Abstract 12293: Intercalated Disk Nanostructure and Molecular Organization Underlie Conduction Differences Between Atria and Ventricles

The intercalated disc (ID) is a complex, heterogeneous structure that affords electrical (gap junctions; GJ) and mechanical (adherence junctions [AJ], desmosomes [Des]) coupling between cardiomyocytes. Electrogenic proteins underlying the action potential upstroke (cardiac sodium channels [Na V 1.5], inward-rectifier potassium channels [K ir 2.1] and sodium potassium ATPase [NKA]) enriched within ID nanodomains are emerging as vital machinery for cardiac impulse propagation. ID structure is thus a critical determinant of cardiac conduction.
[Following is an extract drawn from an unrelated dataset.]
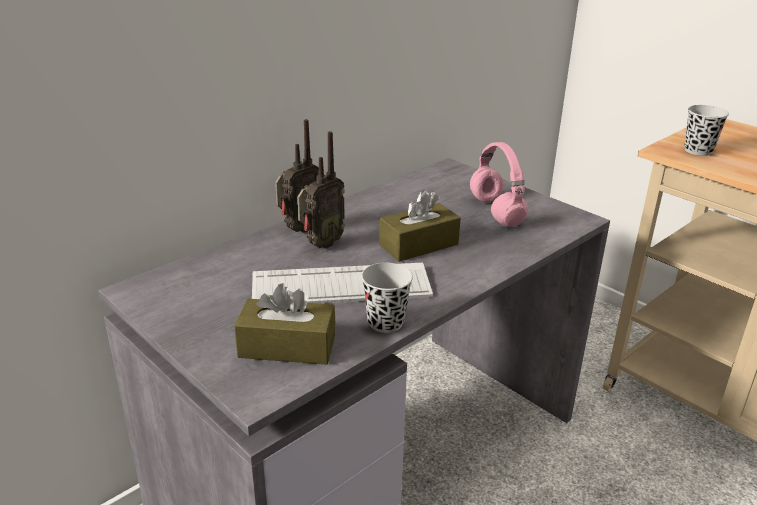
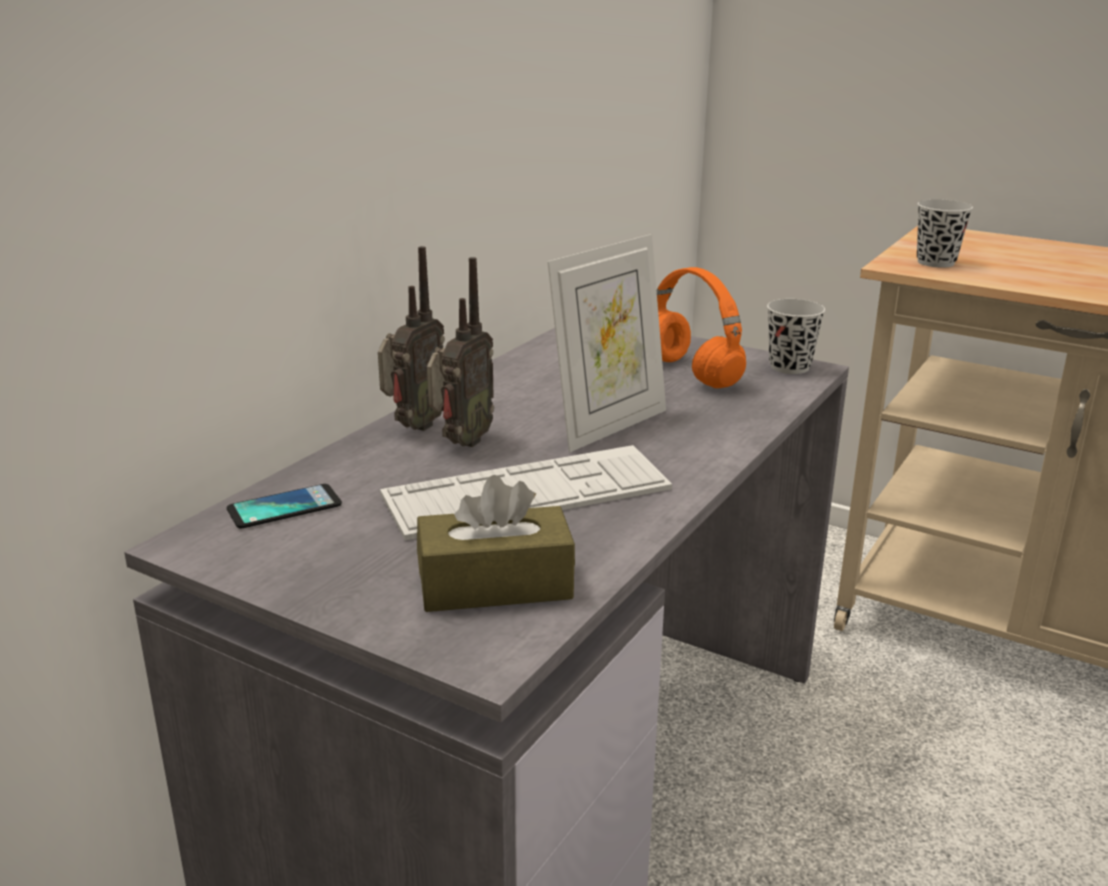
camera: 15 degrees left, 5 degrees down
black cup [361,263,413,333] -> black cup moved to [767,299,825,374]
brown tissue box [379,190,461,262] -> picture frame [547,234,666,452]
pink headphones [470,142,528,227] -> orange headphones [657,267,746,388]
none -> phone [227,484,342,529]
We used indirect correlative light and electron microscopy ( iCLEM ) to assess ID ultrastructure (transmission electron microscopy; TEM) and molecular organization (confocal, STORM super resolution microscopy) in mouse atria and ventricles. TEM uncovered structural differences between atrial and ventricular IDs from the micro- through nano-scales including key factors that may underlie faster atrial conduction: larger interplicate regions and more numerous GJs with associated perinexi. Confocal microscopy revealed significant ID enrichment of Na V 1.5, K ir 2.1 and NKA in both atrial and ventricular myocytes. All three displayed more intense immunosignals in atrial myocytes, suggestive of greater expression relative to ventricle. STORM defined the distribution of Na V 1.5, K ir 2.1, NKA within the ID relative to AJ, Des, and GJ: In the ventricle, Na V 1.5 associated most closely with GJ (median intercluster distance: 110 nm), K ir 2.1 with Des (163 nm), and NKA with both GJ (150 nm) and AJ (135 nm). Next, the % of each electrogenic protein localized within 100 nm from AJ, Des, and GJ were calculated: 47% of Na V 1.5 around GJs, 35% of K ir 2.1 around Des and 36% and 39% of NKA near GJ and AJ respectively were the most prominent subpopulations. Protein organization within atria ID was broadly similar with some notable differences: Na V 1.5 was shifted closer to MJs relative to GJs with K ir 2.1 showing the opposite pattern. These data provide the first ever comprehensive quantitative picture of ID structure and molecular organization. We are now incorporating these data into our recently published modeling pipeline to generate realistic 3D finite-element meshes of IDs to uncover the structural underpinnings of conduction.